- WHAT YOU WILL DO: Return each line of the entries that holds the string "demonstrates".

- DATA:

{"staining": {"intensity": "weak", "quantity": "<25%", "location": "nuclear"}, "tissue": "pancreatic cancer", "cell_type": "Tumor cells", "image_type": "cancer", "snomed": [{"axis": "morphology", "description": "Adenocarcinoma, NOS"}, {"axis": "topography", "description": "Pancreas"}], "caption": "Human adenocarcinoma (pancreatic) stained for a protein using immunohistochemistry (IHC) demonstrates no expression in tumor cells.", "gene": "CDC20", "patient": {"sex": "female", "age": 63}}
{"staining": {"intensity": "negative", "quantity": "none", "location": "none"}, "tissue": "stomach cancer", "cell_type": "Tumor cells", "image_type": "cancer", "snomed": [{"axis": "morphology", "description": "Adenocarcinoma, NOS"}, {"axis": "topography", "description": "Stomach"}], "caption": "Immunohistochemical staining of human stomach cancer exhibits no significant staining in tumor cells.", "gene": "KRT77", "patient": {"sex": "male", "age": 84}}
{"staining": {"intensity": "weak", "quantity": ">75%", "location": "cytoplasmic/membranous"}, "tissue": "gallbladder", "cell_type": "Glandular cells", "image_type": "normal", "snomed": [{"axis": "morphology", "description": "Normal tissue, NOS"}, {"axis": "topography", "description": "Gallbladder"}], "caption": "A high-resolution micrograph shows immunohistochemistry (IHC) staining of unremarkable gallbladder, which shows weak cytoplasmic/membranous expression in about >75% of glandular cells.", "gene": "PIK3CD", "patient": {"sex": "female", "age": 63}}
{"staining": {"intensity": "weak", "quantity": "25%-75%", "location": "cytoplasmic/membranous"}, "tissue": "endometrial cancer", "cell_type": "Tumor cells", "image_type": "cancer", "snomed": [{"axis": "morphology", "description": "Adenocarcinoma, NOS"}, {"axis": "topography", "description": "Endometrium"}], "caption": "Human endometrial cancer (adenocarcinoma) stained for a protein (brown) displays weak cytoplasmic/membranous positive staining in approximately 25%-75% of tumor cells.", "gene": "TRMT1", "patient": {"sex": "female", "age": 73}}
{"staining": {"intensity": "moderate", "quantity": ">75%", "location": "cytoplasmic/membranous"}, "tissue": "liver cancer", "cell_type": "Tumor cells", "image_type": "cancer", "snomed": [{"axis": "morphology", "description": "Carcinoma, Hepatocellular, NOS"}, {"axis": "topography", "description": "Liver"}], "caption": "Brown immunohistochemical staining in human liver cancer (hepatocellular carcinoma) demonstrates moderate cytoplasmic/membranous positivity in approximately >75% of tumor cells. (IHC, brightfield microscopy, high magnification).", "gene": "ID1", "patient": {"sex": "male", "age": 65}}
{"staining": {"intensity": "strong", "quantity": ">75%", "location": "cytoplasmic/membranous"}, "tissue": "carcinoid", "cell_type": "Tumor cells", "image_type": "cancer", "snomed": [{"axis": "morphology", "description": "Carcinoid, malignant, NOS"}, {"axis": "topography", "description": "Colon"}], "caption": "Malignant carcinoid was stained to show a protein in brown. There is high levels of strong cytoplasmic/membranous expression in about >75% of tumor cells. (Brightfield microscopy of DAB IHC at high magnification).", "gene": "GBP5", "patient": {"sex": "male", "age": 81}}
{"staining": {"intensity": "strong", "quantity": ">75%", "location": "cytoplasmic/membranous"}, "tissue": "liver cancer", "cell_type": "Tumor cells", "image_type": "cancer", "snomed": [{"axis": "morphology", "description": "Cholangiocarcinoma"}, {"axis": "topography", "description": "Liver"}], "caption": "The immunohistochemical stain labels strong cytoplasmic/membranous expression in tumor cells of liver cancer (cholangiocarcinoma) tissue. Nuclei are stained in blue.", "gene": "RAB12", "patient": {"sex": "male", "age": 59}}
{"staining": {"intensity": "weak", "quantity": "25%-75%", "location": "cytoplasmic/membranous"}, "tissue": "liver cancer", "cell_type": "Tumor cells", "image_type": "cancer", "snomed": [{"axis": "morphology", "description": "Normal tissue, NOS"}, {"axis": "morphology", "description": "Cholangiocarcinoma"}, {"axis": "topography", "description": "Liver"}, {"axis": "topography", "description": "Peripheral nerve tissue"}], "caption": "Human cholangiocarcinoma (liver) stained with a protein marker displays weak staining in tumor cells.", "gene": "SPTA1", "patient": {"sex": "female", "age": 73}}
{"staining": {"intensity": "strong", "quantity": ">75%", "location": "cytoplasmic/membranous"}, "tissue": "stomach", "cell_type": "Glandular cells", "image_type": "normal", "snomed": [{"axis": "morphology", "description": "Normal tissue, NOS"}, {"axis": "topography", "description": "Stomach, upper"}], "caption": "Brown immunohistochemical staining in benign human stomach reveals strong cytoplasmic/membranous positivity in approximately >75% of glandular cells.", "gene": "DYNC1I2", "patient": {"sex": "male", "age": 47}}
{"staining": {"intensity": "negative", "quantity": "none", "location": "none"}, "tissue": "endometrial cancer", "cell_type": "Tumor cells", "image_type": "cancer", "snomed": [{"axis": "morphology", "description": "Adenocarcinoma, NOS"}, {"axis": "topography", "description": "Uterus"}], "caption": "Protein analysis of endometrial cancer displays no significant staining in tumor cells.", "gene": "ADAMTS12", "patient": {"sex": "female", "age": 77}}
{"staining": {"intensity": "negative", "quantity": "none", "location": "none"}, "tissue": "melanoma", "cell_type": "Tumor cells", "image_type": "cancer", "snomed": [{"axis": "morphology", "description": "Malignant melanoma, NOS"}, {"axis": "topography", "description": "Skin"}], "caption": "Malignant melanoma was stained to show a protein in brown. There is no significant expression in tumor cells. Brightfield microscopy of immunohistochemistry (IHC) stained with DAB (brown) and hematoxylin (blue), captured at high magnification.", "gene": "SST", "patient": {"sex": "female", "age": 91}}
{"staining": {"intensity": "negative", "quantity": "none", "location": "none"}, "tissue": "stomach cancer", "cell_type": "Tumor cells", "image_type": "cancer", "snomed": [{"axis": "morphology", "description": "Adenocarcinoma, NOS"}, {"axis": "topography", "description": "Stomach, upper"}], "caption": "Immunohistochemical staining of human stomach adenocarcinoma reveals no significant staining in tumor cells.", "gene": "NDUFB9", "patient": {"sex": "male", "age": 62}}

- RESULT FOR THIS EXERCISE:
{"staining": {"intensity": "weak", "quantity": "<25%", "location": "nuclear"}, "tissue": "pancreatic cancer", "cell_type": "Tumor cells", "image_type": "cancer", "snomed": [{"axis": "morphology", "description": "Adenocarcinoma, NOS"}, {"axis": "topography", "description": "Pancreas"}], "caption": "Human adenocarcinoma (pancreatic) stained for a protein using immunohistochemistry (IHC) demonstrates no expression in tumor cells.", "gene": "CDC20", "patient": {"sex": "female", "age": 63}}
{"staining": {"intensity": "moderate", "quantity": ">75%", "location": "cytoplasmic/membranous"}, "tissue": "liver cancer", "cell_type": "Tumor cells", "image_type": "cancer", "snomed": [{"axis": "morphology", "description": "Carcinoma, Hepatocellular, NOS"}, {"axis": "topography", "description": "Liver"}], "caption": "Brown immunohistochemical staining in human liver cancer (hepatocellular carcinoma) demonstrates moderate cytoplasmic/membranous positivity in approximately >75% of tumor cells. (IHC, brightfield microscopy, high magnification).", "gene": "ID1", "patient": {"sex": "male", "age": 65}}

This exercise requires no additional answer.